Genetic engineers have a powerful new tool to write and edit DNA code

11 min read
A photo showing machinery in a lab

Foundries such as the Edinburgh Genome Foundry assemble fragments of synthetic DNA and send them to labs for testing in cells.

Edinburgh Genome Foundry, University of Edinburgh

In the next decade, medical science may finally advance cures for some of the most complex diseases that plague humanity. Many diseases are caused by mutations in the human genome, which can either be inherited from our parents (such as in cystic fibrosis), or acquired during life, such as most types of cancer. For some of these conditions, medical researchers have identified the exact mutations that lead to disease; but in many more, they're still seeking answers. And without understanding the cause of a problem, it's pretty tough to find a cure.

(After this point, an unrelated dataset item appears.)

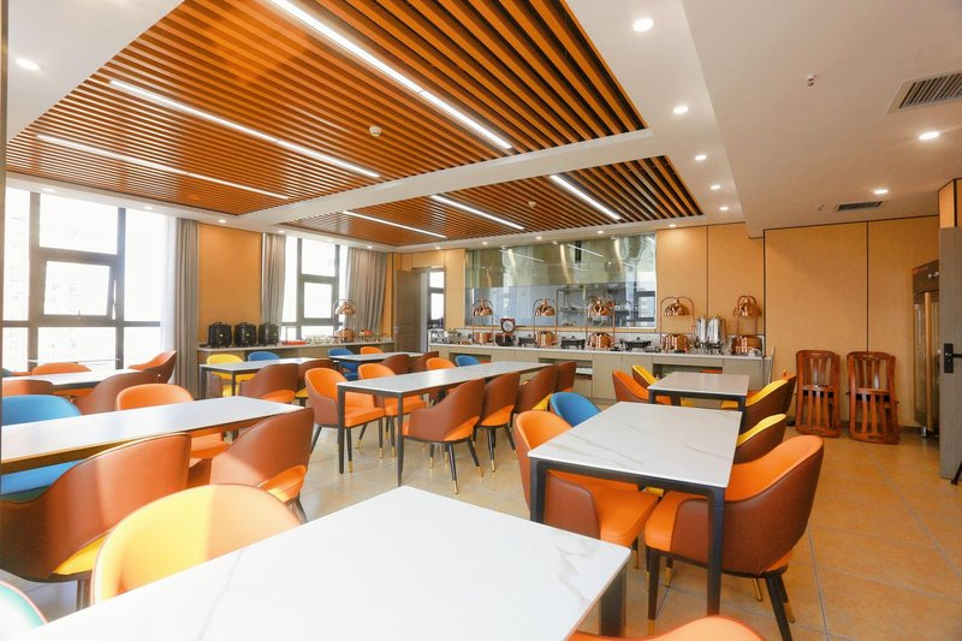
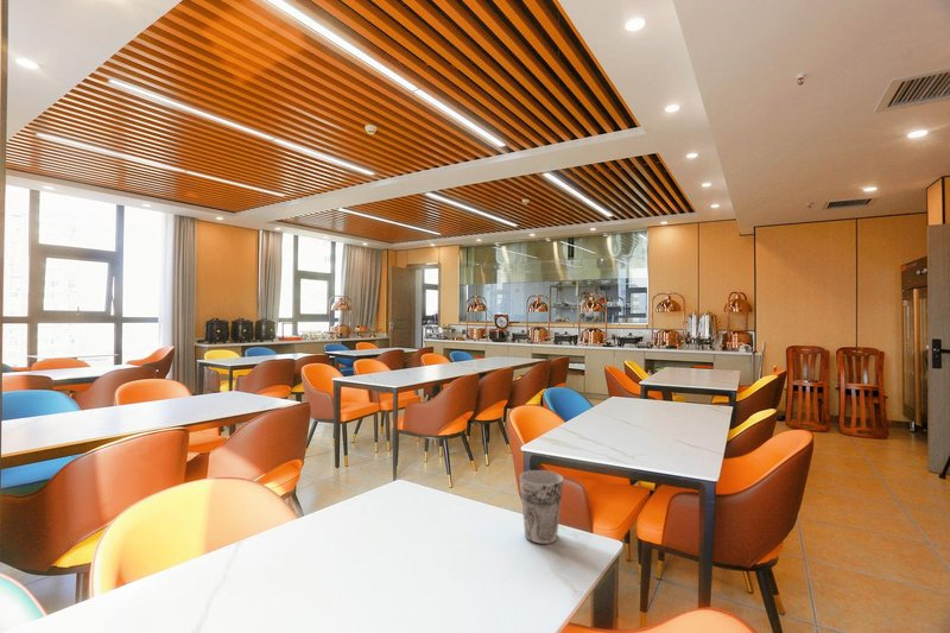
+ cup [519,469,564,545]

We believe that a key enabling technology in this quest is a computer-aided design (CAD) program for genome editing, which our organization is launching this week at the Genome Project-write (GP-write) conference.

With this CAD program, medical researchers will be able to quickly design hundreds of different genomes with any combination of mutations and send the genetic code to a company that manufactures strings of DNA. Those fragments of synthesized DNA can then be sent to a foundry for assembly, and finally to a lab where the designed genomes can be tested in cells. Based on how the cells grow, researchers can use the CAD program to iterate with a new batch of redesigned genomes, sharing data for collaborative efforts. Enabling fast redesign of thousands of variants can only be achieved through automation; at that scale, researchers just might identify the combinations of mutations that are causing genetic diseases. This is the first critical R&D step toward finding cures.